═══ TEXTO MOSTRADO

Leonardo era un hombre de bella figura, de modales atractivos y distinguidos. Vagaba un día con un amigo por las calles de Florencia; vestía una túnica rosa que le caía hasta las rodillas; sobre su pecho flotaba su barba bien peinada en bucles y arreglada con arte. Cerca de Santa Trinidad conversaban algunos burgueses; discutían unos versos del Dante. Llamaron a Leonardo y le pidieron que les explicara el sentido de dichos versos. Miguel Ángel pasaba en aquellos instantes. Leonardo dijo: “Miguel Ángel explicará los versos de que habláis”. Miguel Ángel, creyendo que quería burlarse, replicó amargamente: “Explícalos tú mismo, tú que has hecho el modelo de un caballo de bronce[178], y que no fuiste capaz de fundirlo, sino que para vergüenza tuya te detuviste en el camino”. Después de lo cual volvió la espalda al grupo y continuó su paseo. Leonardo se quedó allí mismo y enrojeció: y Miguel Ángel, no satisfecho todavía y ardiendo en deseos de ofenderlo, gritó: “¡Y esos tales de milaneses que te creían capaz de semejante obra!”[179].

Así eran los dos hombres que el gonfaloniero Soderini puso en competencia en una obra común: la decoración de la Sala del Consejo en el Palacio de la Señoría. Fué un combate singular entre las dos más grandes fuerzas del Renacimiento. En mayo de 1504 Leonardo comenzó el cartón de la Batalla de Anghiari[180]. En agosto de 1504, Miguel Ángel recibió el encargo de pintar la Batalla de Cascine[181]. Florencia se dividió en dos bandos, por el uno y el otro. El tiempo ha igualado todo y las dos obras han desaparecido[182].

══════
═══ EXTRACTOS DE REGISTROS

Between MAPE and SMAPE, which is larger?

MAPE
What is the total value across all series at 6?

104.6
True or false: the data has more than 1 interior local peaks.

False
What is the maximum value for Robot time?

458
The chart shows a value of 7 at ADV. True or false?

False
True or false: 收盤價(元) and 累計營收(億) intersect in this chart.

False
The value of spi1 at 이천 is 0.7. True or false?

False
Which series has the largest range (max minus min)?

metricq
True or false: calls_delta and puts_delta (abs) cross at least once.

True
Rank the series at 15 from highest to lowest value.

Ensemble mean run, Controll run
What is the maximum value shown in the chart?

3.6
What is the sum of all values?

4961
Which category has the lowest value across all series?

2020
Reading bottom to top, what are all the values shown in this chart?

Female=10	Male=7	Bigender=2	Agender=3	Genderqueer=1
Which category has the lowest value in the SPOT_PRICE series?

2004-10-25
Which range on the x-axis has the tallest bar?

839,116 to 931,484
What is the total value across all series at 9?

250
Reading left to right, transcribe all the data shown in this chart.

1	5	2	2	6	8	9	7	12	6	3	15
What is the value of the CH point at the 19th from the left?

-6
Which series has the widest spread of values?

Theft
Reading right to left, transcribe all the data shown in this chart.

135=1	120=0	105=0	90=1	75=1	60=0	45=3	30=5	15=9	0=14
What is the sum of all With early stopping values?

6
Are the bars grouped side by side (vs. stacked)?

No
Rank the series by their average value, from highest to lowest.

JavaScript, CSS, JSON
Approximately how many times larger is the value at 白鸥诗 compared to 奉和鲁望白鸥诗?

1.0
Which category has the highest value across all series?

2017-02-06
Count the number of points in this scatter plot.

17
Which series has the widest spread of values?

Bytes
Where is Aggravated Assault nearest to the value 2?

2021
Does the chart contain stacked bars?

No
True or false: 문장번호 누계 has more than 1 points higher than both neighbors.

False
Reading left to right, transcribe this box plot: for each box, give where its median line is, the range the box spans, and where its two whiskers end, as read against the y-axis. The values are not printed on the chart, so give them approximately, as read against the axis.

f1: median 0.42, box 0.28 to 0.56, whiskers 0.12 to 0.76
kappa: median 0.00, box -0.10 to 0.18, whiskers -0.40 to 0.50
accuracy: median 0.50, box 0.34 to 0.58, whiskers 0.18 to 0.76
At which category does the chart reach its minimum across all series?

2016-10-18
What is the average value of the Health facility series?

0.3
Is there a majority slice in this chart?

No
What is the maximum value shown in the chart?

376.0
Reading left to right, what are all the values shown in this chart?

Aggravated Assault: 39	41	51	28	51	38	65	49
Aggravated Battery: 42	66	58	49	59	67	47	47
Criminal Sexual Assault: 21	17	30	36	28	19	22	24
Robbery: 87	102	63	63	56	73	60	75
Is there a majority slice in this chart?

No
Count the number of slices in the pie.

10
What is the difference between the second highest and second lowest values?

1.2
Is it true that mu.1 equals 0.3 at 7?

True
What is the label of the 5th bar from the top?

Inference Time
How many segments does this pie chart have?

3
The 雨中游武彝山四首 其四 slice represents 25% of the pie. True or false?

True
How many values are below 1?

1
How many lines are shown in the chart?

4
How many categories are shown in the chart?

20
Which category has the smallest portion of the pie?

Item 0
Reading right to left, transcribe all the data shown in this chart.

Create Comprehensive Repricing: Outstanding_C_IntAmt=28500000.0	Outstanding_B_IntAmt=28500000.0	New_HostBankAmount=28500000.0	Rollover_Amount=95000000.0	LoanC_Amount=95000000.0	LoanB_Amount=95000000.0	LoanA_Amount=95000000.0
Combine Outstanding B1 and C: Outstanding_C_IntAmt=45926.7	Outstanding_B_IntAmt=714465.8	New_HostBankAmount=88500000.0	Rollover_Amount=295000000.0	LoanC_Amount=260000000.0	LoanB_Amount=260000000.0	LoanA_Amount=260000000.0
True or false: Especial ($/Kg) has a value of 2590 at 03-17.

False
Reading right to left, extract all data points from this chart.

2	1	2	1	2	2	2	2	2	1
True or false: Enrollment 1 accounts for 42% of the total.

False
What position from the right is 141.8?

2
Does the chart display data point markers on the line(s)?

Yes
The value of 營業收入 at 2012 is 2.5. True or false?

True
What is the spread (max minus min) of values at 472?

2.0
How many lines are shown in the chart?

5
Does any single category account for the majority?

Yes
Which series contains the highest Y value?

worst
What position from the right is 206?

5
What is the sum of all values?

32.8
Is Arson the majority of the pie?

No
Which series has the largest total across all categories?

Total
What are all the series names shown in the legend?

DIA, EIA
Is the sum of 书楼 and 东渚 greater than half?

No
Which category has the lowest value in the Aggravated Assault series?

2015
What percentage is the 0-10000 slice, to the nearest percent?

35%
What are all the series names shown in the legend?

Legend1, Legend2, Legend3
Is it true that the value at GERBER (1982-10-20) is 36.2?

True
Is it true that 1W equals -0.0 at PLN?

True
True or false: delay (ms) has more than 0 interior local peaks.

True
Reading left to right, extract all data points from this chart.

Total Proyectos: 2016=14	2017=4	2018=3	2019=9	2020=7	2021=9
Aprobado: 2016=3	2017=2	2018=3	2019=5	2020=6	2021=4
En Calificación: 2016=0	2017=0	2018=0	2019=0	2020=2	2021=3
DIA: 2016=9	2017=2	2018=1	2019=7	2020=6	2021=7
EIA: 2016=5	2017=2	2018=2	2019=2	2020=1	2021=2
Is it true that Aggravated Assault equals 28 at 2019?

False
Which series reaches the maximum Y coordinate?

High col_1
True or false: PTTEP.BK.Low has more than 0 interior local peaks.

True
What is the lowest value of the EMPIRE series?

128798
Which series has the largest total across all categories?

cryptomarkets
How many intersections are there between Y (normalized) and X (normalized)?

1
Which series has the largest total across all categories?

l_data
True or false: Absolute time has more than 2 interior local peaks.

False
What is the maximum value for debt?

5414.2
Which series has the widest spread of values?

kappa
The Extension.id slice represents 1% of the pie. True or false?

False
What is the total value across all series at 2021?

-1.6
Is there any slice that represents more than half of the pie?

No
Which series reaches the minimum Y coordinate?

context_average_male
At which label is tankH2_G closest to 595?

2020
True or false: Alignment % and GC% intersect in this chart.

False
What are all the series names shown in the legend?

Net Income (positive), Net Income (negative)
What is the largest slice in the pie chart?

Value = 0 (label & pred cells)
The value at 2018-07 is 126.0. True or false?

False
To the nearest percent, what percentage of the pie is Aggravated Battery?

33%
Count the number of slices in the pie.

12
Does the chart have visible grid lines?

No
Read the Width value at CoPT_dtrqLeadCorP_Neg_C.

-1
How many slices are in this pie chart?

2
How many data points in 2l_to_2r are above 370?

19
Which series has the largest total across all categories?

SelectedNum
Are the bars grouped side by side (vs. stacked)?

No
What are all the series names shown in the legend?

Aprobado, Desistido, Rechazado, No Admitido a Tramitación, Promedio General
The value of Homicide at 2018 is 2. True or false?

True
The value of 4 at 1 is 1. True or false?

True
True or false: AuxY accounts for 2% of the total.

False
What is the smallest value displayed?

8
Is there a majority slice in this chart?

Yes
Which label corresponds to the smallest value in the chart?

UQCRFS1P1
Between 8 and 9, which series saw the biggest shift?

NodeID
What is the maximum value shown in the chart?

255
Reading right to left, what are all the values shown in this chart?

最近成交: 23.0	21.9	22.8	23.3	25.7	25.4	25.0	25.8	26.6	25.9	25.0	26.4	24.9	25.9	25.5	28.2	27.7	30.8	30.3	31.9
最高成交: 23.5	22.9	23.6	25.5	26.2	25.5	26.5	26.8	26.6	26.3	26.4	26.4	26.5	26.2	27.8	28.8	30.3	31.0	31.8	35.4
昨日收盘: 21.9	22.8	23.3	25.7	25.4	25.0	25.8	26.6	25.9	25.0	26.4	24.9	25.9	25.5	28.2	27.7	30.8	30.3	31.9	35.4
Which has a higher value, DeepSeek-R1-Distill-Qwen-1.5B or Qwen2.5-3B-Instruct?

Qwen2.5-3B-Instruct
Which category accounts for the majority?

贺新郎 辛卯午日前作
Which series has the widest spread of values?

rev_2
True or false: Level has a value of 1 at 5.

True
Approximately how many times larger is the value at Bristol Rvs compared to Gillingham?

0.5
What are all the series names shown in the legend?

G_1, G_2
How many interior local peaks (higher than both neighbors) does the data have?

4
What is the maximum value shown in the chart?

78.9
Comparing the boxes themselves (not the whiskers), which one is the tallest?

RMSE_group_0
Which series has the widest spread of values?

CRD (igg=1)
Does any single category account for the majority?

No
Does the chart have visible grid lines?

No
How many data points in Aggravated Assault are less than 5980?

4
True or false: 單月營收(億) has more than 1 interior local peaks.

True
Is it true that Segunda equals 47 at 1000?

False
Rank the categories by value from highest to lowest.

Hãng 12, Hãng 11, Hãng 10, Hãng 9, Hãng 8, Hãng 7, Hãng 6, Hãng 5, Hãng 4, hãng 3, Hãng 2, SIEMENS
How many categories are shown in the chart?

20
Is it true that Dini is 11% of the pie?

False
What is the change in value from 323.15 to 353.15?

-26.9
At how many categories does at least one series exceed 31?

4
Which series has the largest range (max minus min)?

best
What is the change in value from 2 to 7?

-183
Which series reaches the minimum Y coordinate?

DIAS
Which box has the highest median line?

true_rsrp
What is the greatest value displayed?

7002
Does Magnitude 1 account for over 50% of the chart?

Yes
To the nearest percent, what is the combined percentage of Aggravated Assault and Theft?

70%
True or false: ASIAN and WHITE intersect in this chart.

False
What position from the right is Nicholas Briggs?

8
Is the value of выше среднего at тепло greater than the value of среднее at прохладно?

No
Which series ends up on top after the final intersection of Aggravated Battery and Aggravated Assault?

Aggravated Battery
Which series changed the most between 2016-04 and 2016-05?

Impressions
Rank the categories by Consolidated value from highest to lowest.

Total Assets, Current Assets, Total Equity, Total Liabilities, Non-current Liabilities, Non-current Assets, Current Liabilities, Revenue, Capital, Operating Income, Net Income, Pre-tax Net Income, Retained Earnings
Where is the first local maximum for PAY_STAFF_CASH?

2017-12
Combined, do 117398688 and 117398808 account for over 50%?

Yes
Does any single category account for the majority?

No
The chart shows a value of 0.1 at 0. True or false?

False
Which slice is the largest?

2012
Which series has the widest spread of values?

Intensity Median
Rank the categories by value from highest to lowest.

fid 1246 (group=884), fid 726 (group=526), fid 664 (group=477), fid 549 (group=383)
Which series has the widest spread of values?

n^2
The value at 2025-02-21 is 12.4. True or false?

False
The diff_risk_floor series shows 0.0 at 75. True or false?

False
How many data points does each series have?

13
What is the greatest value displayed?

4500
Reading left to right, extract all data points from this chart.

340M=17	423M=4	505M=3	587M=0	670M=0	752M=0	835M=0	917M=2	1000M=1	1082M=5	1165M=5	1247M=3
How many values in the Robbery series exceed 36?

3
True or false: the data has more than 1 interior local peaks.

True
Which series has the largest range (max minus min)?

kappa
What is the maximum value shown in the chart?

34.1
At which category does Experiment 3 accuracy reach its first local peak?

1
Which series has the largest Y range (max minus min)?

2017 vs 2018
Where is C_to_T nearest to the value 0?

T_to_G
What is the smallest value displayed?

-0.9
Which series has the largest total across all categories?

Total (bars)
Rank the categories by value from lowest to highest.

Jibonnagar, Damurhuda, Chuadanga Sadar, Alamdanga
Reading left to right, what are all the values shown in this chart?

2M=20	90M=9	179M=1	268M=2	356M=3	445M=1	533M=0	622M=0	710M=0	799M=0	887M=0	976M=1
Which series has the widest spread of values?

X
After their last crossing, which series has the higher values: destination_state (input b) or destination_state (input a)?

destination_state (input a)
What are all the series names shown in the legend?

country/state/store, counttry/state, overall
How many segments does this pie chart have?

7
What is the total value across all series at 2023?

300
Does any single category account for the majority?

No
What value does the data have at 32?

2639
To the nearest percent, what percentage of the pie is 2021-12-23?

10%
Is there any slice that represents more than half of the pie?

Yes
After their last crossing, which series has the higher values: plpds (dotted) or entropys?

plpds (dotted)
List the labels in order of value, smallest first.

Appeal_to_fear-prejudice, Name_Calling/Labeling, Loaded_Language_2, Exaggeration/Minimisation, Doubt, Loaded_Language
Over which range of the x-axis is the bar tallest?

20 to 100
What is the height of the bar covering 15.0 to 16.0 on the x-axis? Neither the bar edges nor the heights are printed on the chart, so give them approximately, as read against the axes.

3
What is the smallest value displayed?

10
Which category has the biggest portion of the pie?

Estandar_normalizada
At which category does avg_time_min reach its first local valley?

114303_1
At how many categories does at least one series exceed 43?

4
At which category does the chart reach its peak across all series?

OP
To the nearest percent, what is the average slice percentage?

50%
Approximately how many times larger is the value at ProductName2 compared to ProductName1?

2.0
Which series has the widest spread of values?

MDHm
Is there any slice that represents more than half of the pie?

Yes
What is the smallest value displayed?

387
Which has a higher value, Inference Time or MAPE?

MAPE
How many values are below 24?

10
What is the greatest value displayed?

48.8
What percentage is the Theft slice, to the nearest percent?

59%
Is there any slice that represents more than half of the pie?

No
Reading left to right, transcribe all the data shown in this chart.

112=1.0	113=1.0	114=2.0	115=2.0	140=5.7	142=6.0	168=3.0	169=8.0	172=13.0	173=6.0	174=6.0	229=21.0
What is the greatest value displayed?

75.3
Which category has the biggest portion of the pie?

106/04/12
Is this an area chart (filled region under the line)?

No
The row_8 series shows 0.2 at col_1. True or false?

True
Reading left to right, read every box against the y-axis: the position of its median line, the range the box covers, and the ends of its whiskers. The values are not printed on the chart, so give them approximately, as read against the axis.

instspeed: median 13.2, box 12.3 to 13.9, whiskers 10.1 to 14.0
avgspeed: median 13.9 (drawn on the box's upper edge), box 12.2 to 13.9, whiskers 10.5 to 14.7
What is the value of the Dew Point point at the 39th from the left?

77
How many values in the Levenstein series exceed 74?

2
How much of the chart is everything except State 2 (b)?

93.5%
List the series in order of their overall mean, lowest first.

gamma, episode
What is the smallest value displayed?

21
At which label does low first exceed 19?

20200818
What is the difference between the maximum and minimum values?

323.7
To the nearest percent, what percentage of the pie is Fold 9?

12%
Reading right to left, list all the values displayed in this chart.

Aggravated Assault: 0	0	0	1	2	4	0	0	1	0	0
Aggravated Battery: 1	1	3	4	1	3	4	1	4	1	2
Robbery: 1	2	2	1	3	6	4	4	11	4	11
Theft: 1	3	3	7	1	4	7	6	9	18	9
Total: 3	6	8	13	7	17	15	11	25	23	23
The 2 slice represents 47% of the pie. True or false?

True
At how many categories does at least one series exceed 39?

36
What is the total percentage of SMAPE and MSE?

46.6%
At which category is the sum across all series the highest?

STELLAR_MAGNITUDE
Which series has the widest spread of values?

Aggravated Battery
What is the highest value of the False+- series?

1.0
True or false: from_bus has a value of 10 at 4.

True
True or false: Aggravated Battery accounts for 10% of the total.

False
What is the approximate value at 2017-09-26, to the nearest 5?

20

══════

▶ **TRABAJO PEDIDO**:
(1) ¿Concuerdan con el texto sobre Leonardo y Miguel Ángel estas afirmaciones? Responde sí o no a cada una y cita literalmente las palabras del texto que lo deciden. (a) Leonardo llevaba una túnica rosa. (b) A Miguel Ángel le encargaron pintar la Batalla de Anghiari. (c) Las dos obras se conservan todavía.
(2) Copia del texto sobre Leonardo y Miguel Ángel todo lo que va desde "Así eran los" hasta "obras han desaparecido[182].", pero cambia "mayo" por "junio".
Los registros no tienen ningún papel en esto.

▶ **RESULTADOS POR TAREA**:
(1)
(a) Sí: "vestía una túnica rosa que le caía hasta las rodillas".
(b) No: "Miguel Ángel recibió el encargo de pintar la Batalla de Cascine".
(c) No: "las dos obras han desaparecido".

(2)
Así eran los dos hombres que el gonfaloniero Soderini puso en competencia en una obra común: la decoración de la Sala del Consejo en el Palacio de la Señoría. Fué un combate singular entre las dos más grandes fuerzas del Renacimiento. En junio de 1504 Leonardo comenzó el cartón de la Batalla de Anghiari[180]. En agosto de 1504, Miguel Ángel recibió el encargo de pintar la Batalla de Cascine[181]. Florencia se dividió en dos bandos, por el uno y el otro. El tiempo ha igualado todo y las dos obras han desaparecido[182].